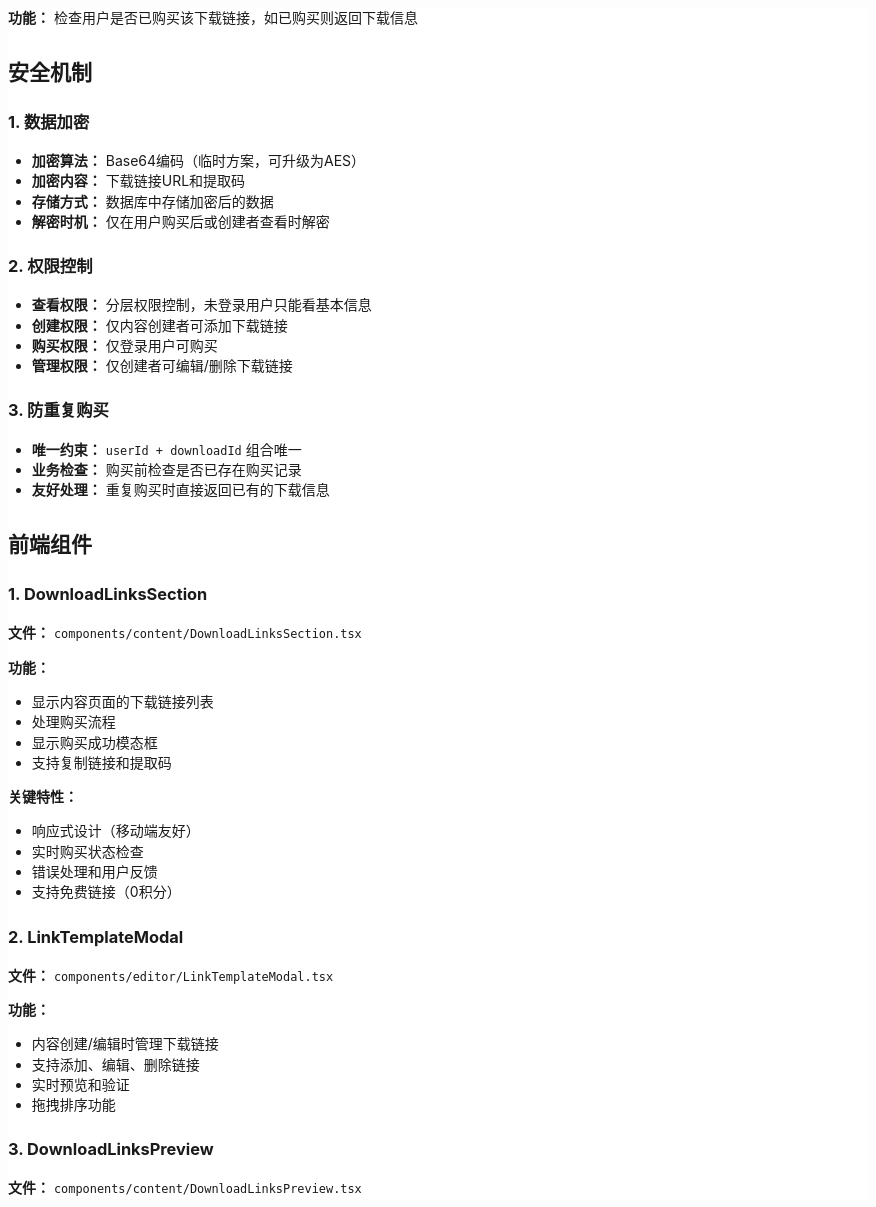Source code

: **功能：** 检查用户是否已购买该下载链接，如已购买则返回下载信息

## 安全机制

### 1. 数据加密
- **加密算法：** Base64编码（临时方案，可升级为AES）
- **加密内容：** 下载链接URL和提取码
- **存储方式：** 数据库中存储加密后的数据
- **解密时机：** 仅在用户购买后或创建者查看时解密

### 2. 权限控制
- **查看权限：** 分层权限控制，未登录用户只能看基本信息
- **创建权限：** 仅内容创建者可添加下载链接
- **购买权限：** 仅登录用户可购买
- **管理权限：** 仅创建者可编辑/删除下载链接

### 3. 防重复购买
- **唯一约束：** `userId + downloadId` 组合唯一
- **业务检查：** 购买前检查是否已存在购买记录
- **友好处理：** 重复购买时直接返回已有的下载信息

## 前端组件

### 1. DownloadLinksSection
**文件：** `components/content/DownloadLinksSection.tsx`

**功能：**
- 显示内容页面的下载链接列表
- 处理购买流程
- 显示购买成功模态框
- 支持复制链接和提取码

**关键特性：**
- 响应式设计（移动端友好）
- 实时购买状态检查
- 错误处理和用户反馈
- 支持免费链接（0积分）

### 2. LinkTemplateModal
**文件：** `components/editor/LinkTemplateModal.tsx`

**功能：**
- 内容创建/编辑时管理下载链接
- 支持添加、编辑、删除链接
- 实时预览和验证
- 拖拽排序功能

### 3. DownloadLinksPreview
**文件：** `components/content/DownloadLinksPreview.tsx`
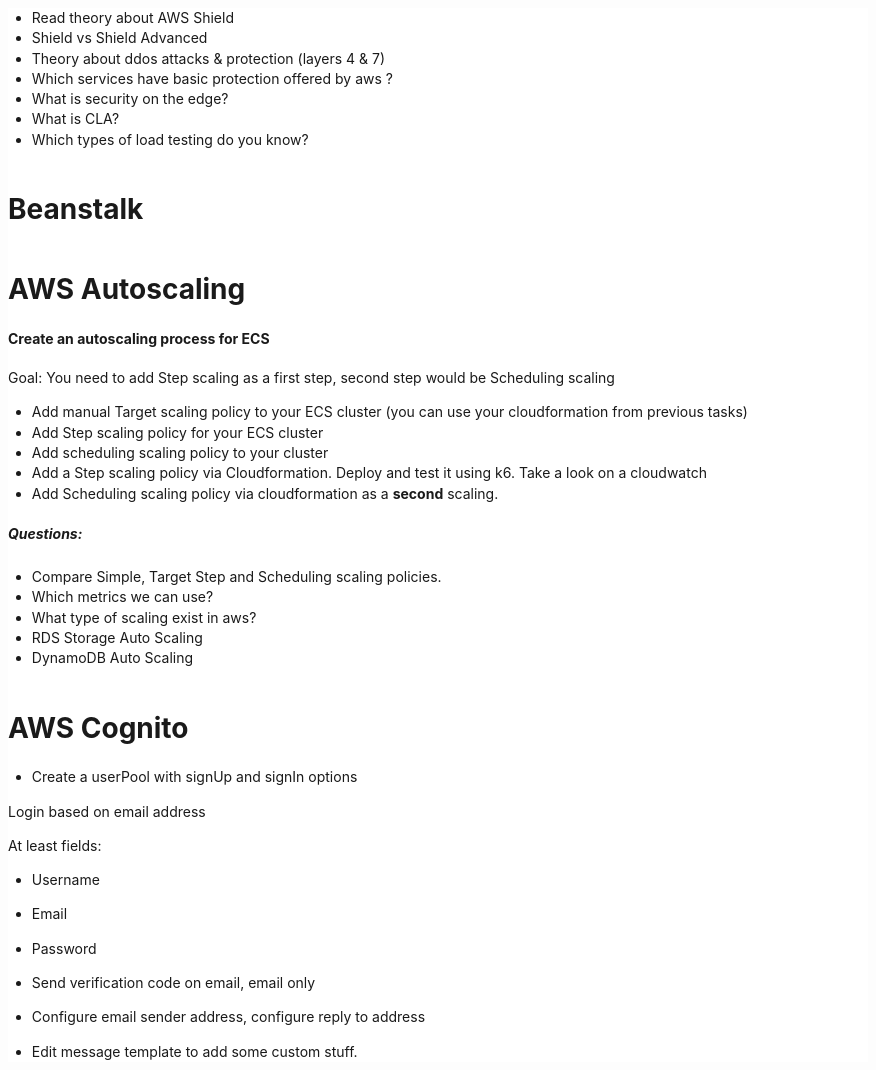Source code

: * Read theory about AWS Shield
* Shield vs Shield Advanced
* Theory about ddos attacks & protection (layers 4 & 7)
* Which services have basic protection offered by aws ?
* What is security on the edge?
* What is CLA?
* Which types of load testing do you know?

<a name="beanstalk"></a>

# Beanstalk

<a name="autoscaling"></a>

# AWS Autoscaling

#### Create an autoscaling process for ECS

Goal: You need to add Step scaling as a first step, second step would be Scheduling scaling

* Add manual Target scaling policy to your ECS cluster (you can use your cloudformation from previous tasks)
* Add Step scaling policy for your ECS cluster
* Add scheduling scaling policy to your cluster
* Add a Step scaling policy via Cloudformation. Deploy and test it using k6. Take a look on a cloudwatch
* Add Scheduling scaling policy via cloudformation as a **second** scaling.

##### Questions:

* Compare Simple, Target Step and Scheduling scaling policies.
* Which metrics we can use?
* What type of scaling exist in aws?
* RDS Storage Auto Scaling
* DynamoDB Auto Scaling

<a name="cognito"></a>

# AWS Cognito

* Create a userPool with signUp and signIn options

Login based on email address

At least fields:

* Username
* Email
* Password

* Send verification code on email, email only
* Configure email sender address, configure reply to address
* Edit message template to add some custom stuff.
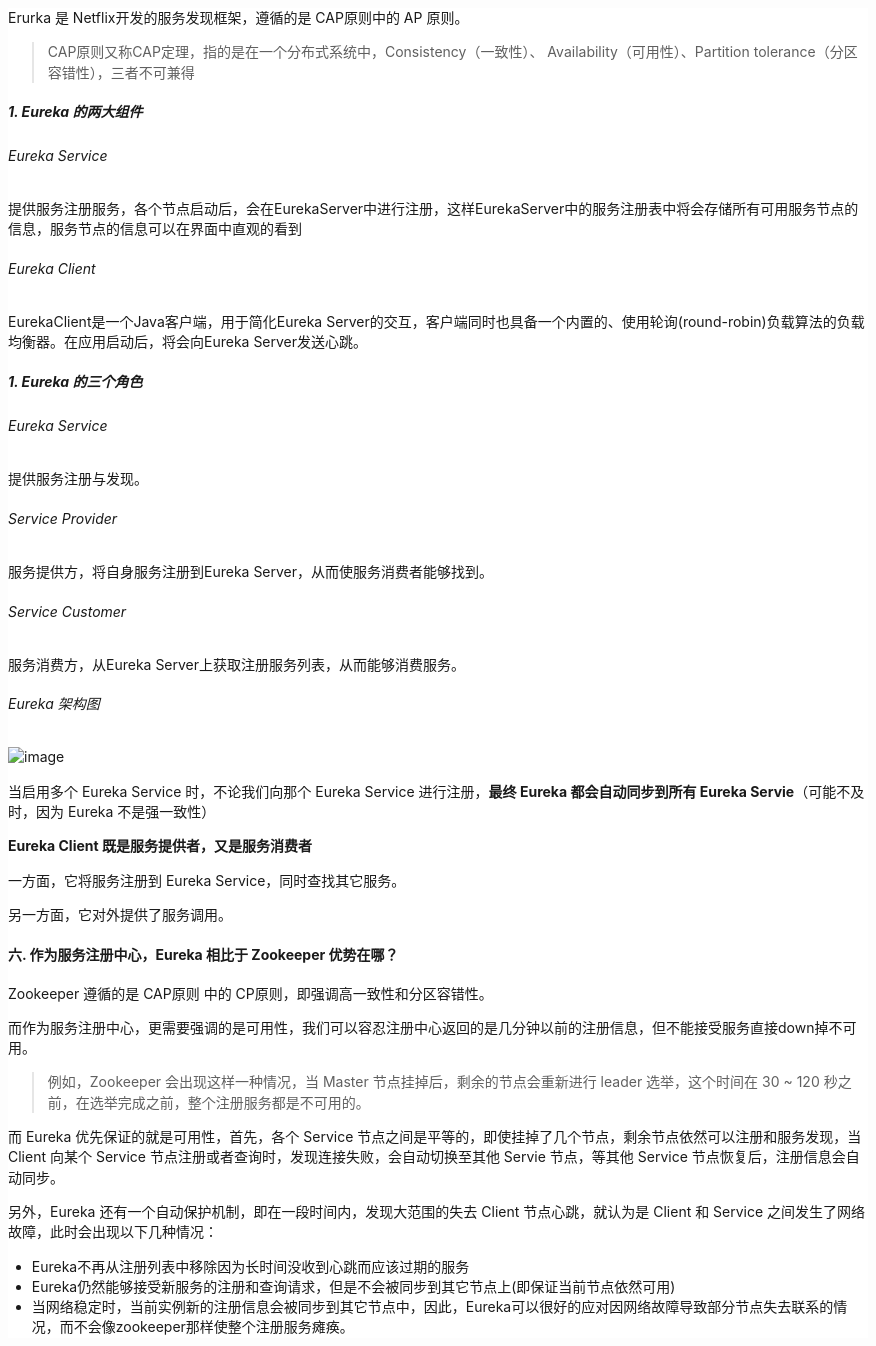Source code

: Erurka 是 Netflix开发的服务发现框架，遵循的是 CAP原则中的 AP 原则。

>CAP原则又称CAP定理，指的是在一个分布式系统中，Consistency（一致性）、 Availability（可用性）、Partition tolerance（分区容错性），三者不可兼得

##### 1. Eureka 的两大组件

###### Eureka Service

提供服务注册服务，各个节点启动后，会在EurekaServer中进行注册，这样EurekaServer中的服务注册表中将会存储所有可用服务节点的信息，服务节点的信息可以在界面中直观的看到

###### Eureka Client

EurekaClient是一个Java客户端，用于简化Eureka Server的交互，客户端同时也具备一个内置的、使用轮询(round-robin)负载算法的负载均衡器。在应用启动后，将会向Eureka
Server发送心跳。

##### 1. Eureka 的三个角色

###### Eureka Service

提供服务注册与发现。

###### Service Provider

服务提供方，将自身服务注册到Eureka Server，从而使服务消费者能够找到。

###### Service Customer

服务消费方，从Eureka Server上获取注册服务列表，从而能够消费服务。

###### Eureka 架构图

![image](https://blog-1252314417.cos.ap-shanghai.myqcloud.com/%E6%9C%8D%E5%8A%A1%E6%B3%A8%E5%86%8C%E4%B8%8E%E5%8F%91%E7%8E%B0/clipboard_20201224_040742.png)

当启用多个 Eureka Service 时，不论我们向那个 Eureka Service 进行注册，**最终 Eureka 都会自动同步到所有 Eureka Servie**（可能不及时，因为 Eureka 不是强一致性）

**Eureka Client 既是服务提供者，又是服务消费者**

一方面，它将服务注册到 Eureka Service，同时查找其它服务。

另一方面，它对外提供了服务调用。

#### 六. 作为服务注册中心，Eureka 相比于 Zookeeper 优势在哪？

Zookeeper 遵循的是 CAP原则 中的 CP原则，即强调高一致性和分区容错性。

而作为服务注册中心，更需要强调的是可用性，我们可以容忍注册中心返回的是几分钟以前的注册信息，但不能接受服务直接down掉不可用。

>例如，Zookeeper 会出现这样一种情况，当 Master 节点挂掉后，剩余的节点会重新进行 leader 选举，这个时间在 30 ~ 120 秒之前，在选举完成之前，整个注册服务都是不可用的。

而 Eureka 优先保证的就是可用性，首先，各个 Service 节点之间是平等的，即使挂掉了几个节点，剩余节点依然可以注册和服务发现，当 Client 向某个 Service 节点注册或者查询时，发现连接失败，会自动切换至其他 Servie 节点，等其他 Service 节点恢复后，注册信息会自动同步。

另外，Eureka 还有一个自动保护机制，即在一段时间内，发现大范围的失去 Client 节点心跳，就认为是 Client 和 Service 之间发生了网络故障，此时会出现以下几种情况：

- Eureka不再从注册列表中移除因为长时间没收到心跳而应该过期的服务
- Eureka仍然能够接受新服务的注册和查询请求，但是不会被同步到其它节点上(即保证当前节点依然可用)
- 当网络稳定时，当前实例新的注册信息会被同步到其它节点中，因此，Eureka可以很好的应对因网络故障导致部分节点失去联系的情况，而不会像zookeeper那样使整个注册服务瘫痪。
____________
# Written task:
For every line above that holds the word "DownloadLinksPreview", report the whole line.

# Output of the task:
### 3. DownloadLinksPreview
**文件：** `components/content/DownloadLinksPreview.tsx`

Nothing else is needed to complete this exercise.